Au regard de ce tome 1, je dois dire que je suis plutôt satisfait de ce que j’ai lu. Ca n’a pas été aussi « excitant » que la lecture du tome 1 de Food Wars (oui oui je sais, comparaison n’est pas raison). Mais il me faut reconnaître que l’histoire est solide. On suit le jeune chef Shinomiya dès son arrivée à Paris. Et les choses ne seront pas facile pour lui. Mais grâce à ces déboires, on voit dès les premières pages que ce jeune chef est extrêmement doué. Ce premier tome pose donc les bases d’une histoire assez classique pour un shonen manga. Les obstacles à surmonter sont clairement établis ; les séances d’entrainement légions. Les codes du genre sont très bien utilisés. A ma grande surprise, il y a un peu moins d’humour dans ce manga comparé à Food Wars. Mais au final, ce n’est pas plus mal. Ca desservirait probablement plus l’histoire qu’autre chose. Côté dessin, je ne suis pas objectif : je suis très fan. C’est plein de vie. Les plats proposés donnent l’eau à la bouche. J’aime toujours autant le trait de l’auteur.

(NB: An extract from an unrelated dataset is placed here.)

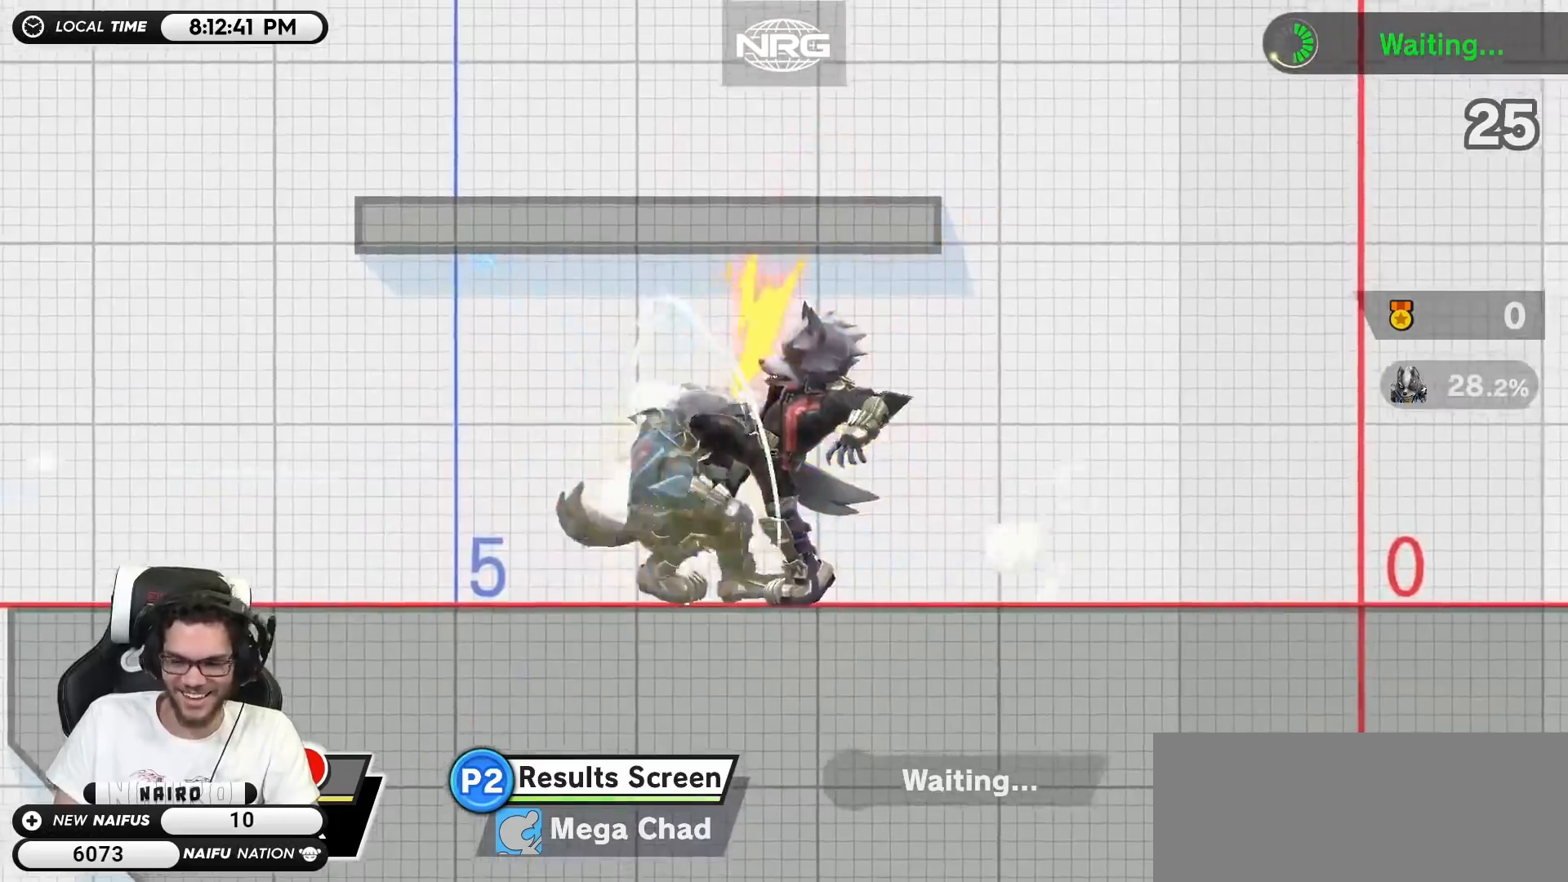
{"buttons": [], "left_stick": "center", "right_stick": "center", "events": [[50, "left_stick", "down"], [183, "left_stick", "center"], [233, "left_stick", "down"], [450, "left_stick", "center"]]}
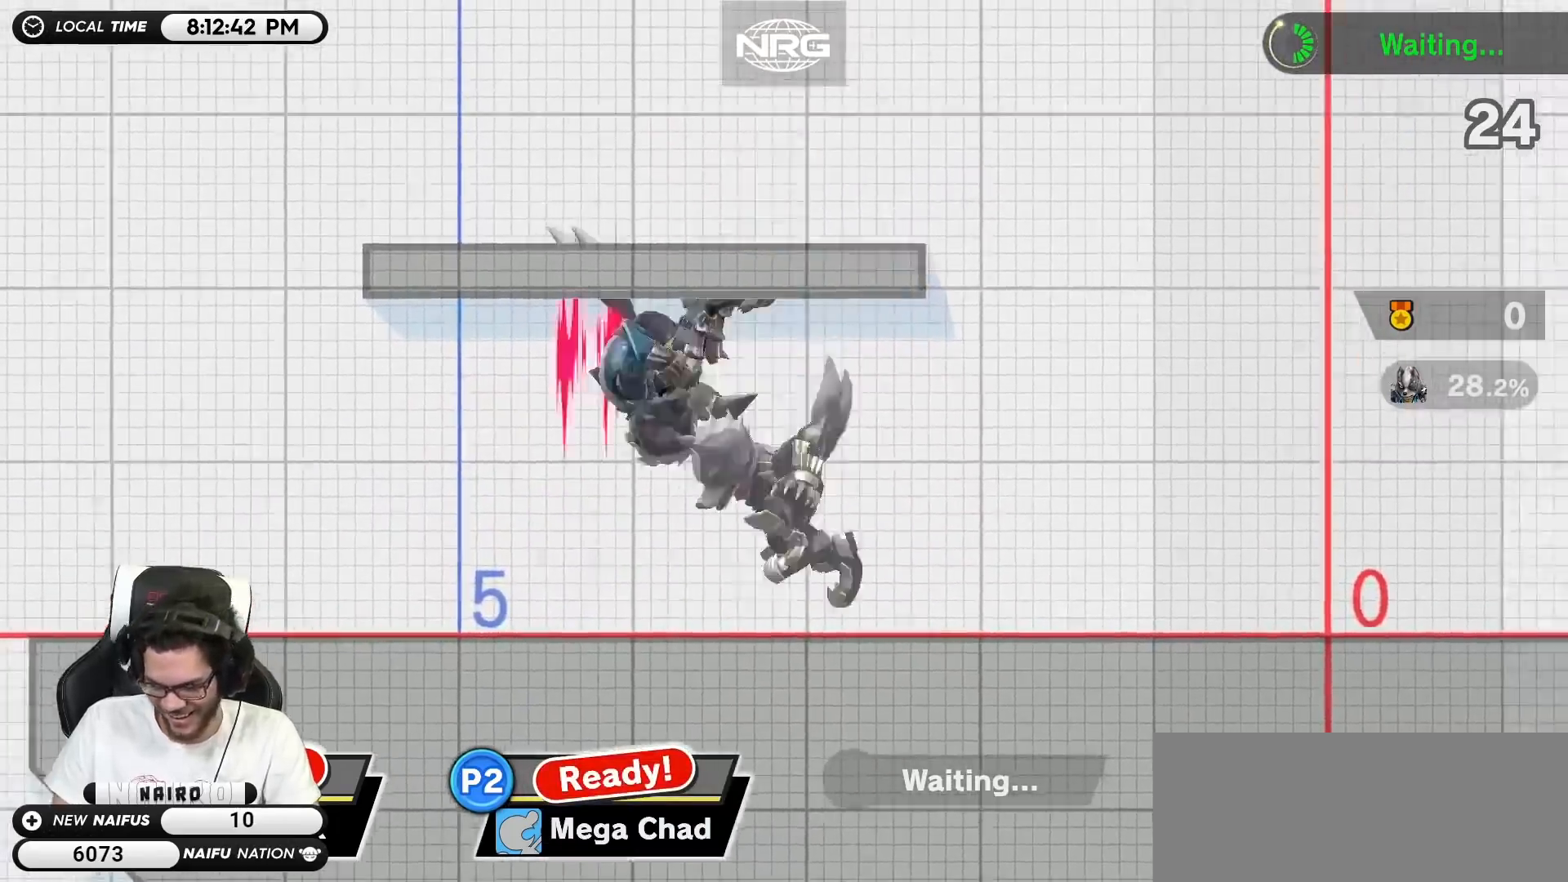
{"buttons": ["R1"], "left_stick": "center", "right_stick": "center", "events": [[17, "left_stick", "left"], [150, "left_stick", "down-left"], [150, "right_stick", "up-left"], [200, "right_stick", "center"], [333, "left_stick", "center"], [483, "R1", "down"]]}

Food Wars – L’Etoile s’avère donc être une bonne pioche. Ce n’est pas une bête copie de la série mère. Et ça c’est une très bonne chose. Si vous avez de lire un manga culinaire et de suivre les aventures d’un jeune chef en devenir, ce manga est à considérer. Pour ma part, je lirai la suite avec grand plaisir.

Série : Food Wars – L’Etoile
Nombre de tomes : 1 (Série en cours au Japon, 3 tomes)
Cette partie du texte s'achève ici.